Pemuda Muhammadiyah tak setuju, tokoh pemuda NU menolak, tapi ada yang melihat manfaat dari program bela negara

JAKARTA, Indonesia — Menteri Pertahanan Ryamizard Ryacudu mengatakan pemerintah Indonesia akan segera membentuk kader bela negara.

Menurutnya, pembentukan kader bela negara hingga sepuluh tahun ke depan untuk menciptakan Indonesia yang kuat.

“Kekuatan sebuah negara tak hanya alat utama sistem senjata (alutsista) semata, tetapi juga manusianya (rasa nasionalismenya) terhadap negara,” kata Ryamizard saat konferensi pers Program Pelatihan Bela Negara di kantor Kementerian Pertahanan, Jakarta, Senin, 12 Oktober.

Menurutnya, setiap warga memiliki hak dan kewajiban selama hidup di Indonesia. Selama ini, ia melihat banyak orang hanya menuntut haknya saja, sementara kewajiban tidak pernah ditunaikan.

Publik langsung bereaksi terhadap rencana pemerintah tersebut. Apa kata pemuda Muhammadiyah, Nahdlatul Ulama, dan mantan resimen mahasiswa soal rencana ini? 

‘Jangan main individu, main komunitas saja’

PEMUDA MUHAMMADIYAH. Ketua Umum Pimpinan Pusat Pemuda Muhammadiyah Dahnil Anzar Simanjuntak. Foto diambil dari Twitter @Dahnilanzar

Ketua Umum Pimpinan Pusat Pemuda Muhammadiyah Dahnil Anzar Simanjuntak mengatakan sebelum gagasan ini dipaparkan oleh Ryamizard, organisasinya sudah memiliki Korps Komando Kesiagaan Angkatan Muda yang didirikan sejak 1960-an. 

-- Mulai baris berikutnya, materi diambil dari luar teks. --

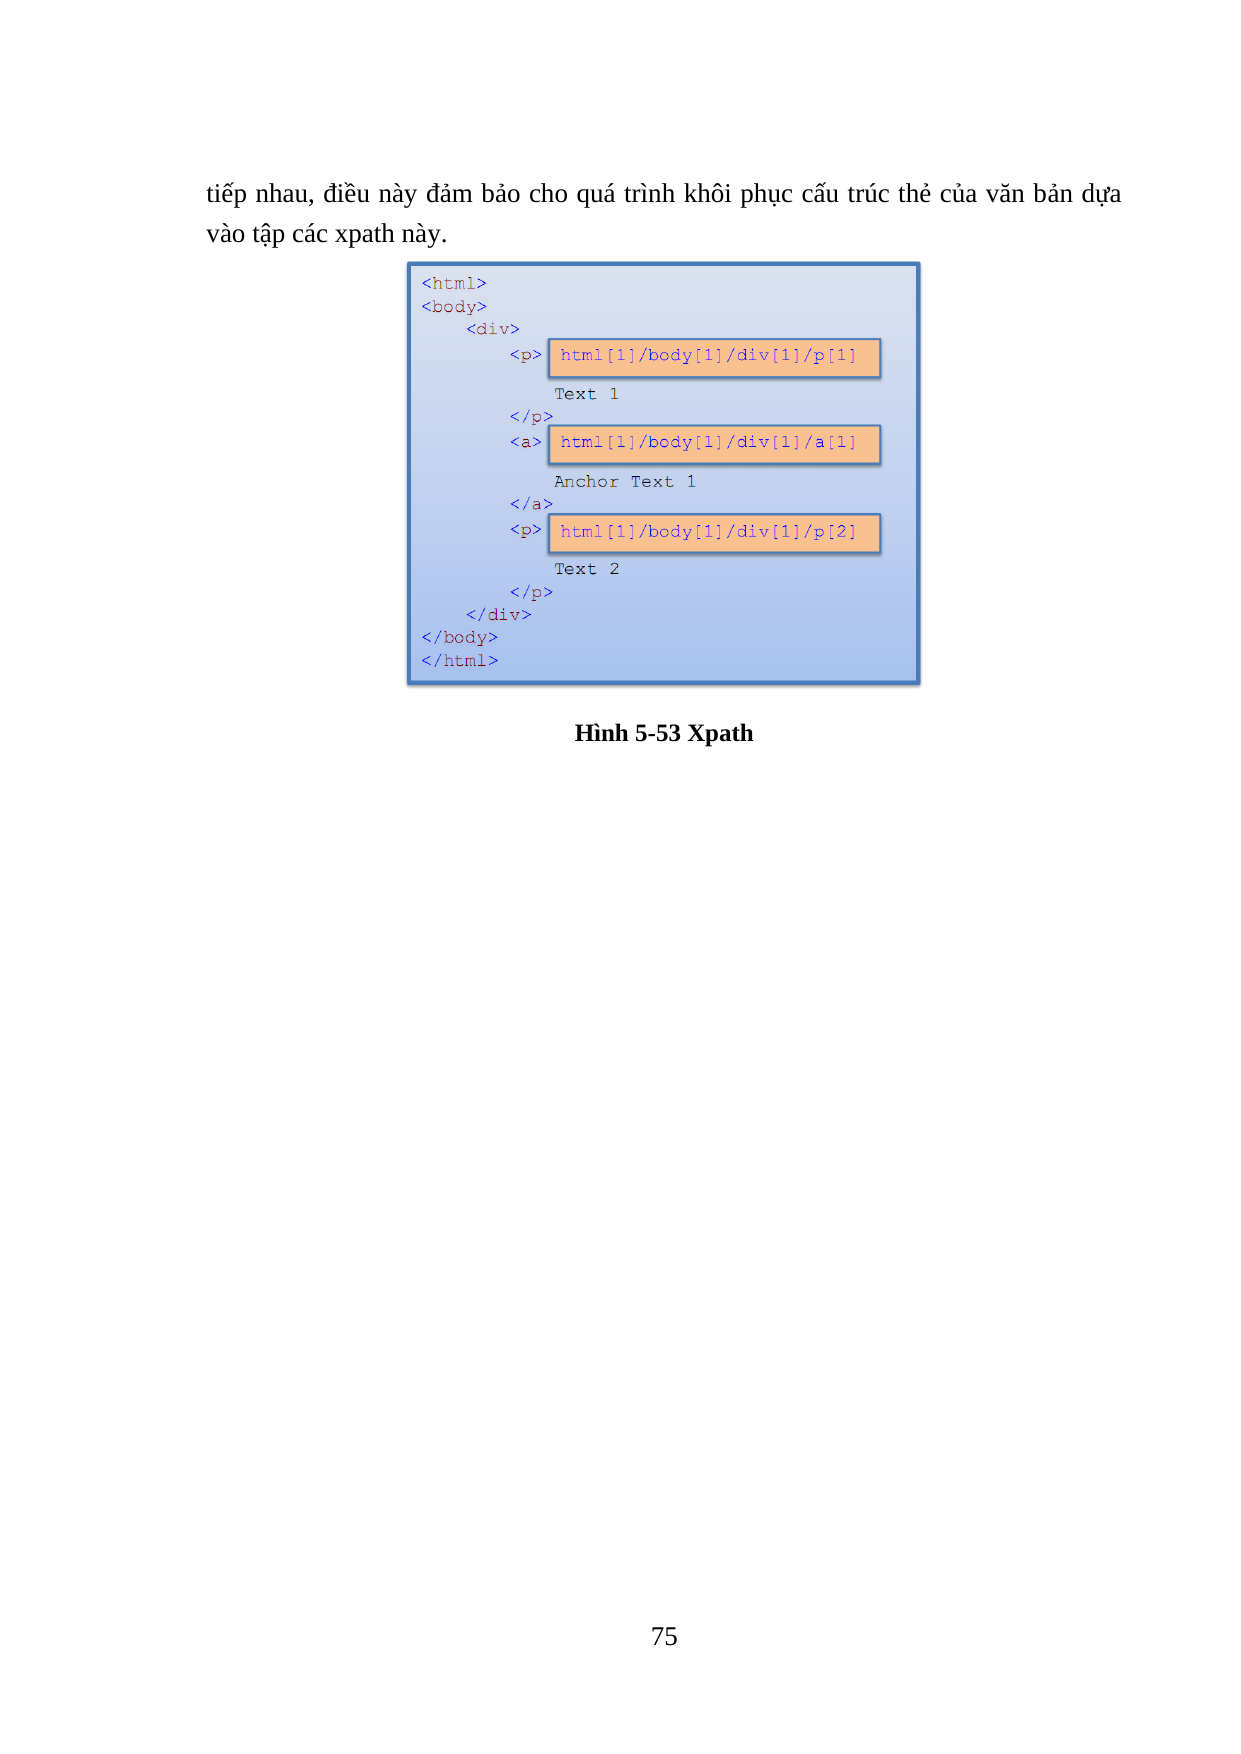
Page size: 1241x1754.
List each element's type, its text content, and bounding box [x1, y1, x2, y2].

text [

Salah satu agendanya adalah untuk men-counter paham komunisme. 

Organisasi paramiliter ini sudah memiliki 10.000 anggota, terutama di pulau Jawa. “Mereka dilatih, kalau dalam bahasa kami, ‘Hisbul Wathon’ atau mencintai negara, mendoktrin agar mencintai negaranya,” kata Dahnil pada Rappler, Selasa, 13 Oktober. 

Cikal bakal Hisbul Wathon awalnya digagas oleh Jenderal Sudirman pada 1918, yang nantinya menjadi akar Pemuda Muhammadiyah. “Organisasi ini sudah tua dan sudah mengakar, punya mekanisme bela negara yang lengkap pula,” katanya.

Menurut Dahnil, pemerintah lebih baik menggandeng komunitas yang sudah ada, seperti Korps milik Muhammadiyah. “Kemenhan bisa berdikusi dengan masyarakat sipil yang sudah punya konsep di situ. Jangan memonopoli penyeragaman pemahaman bela negara,” katanya. 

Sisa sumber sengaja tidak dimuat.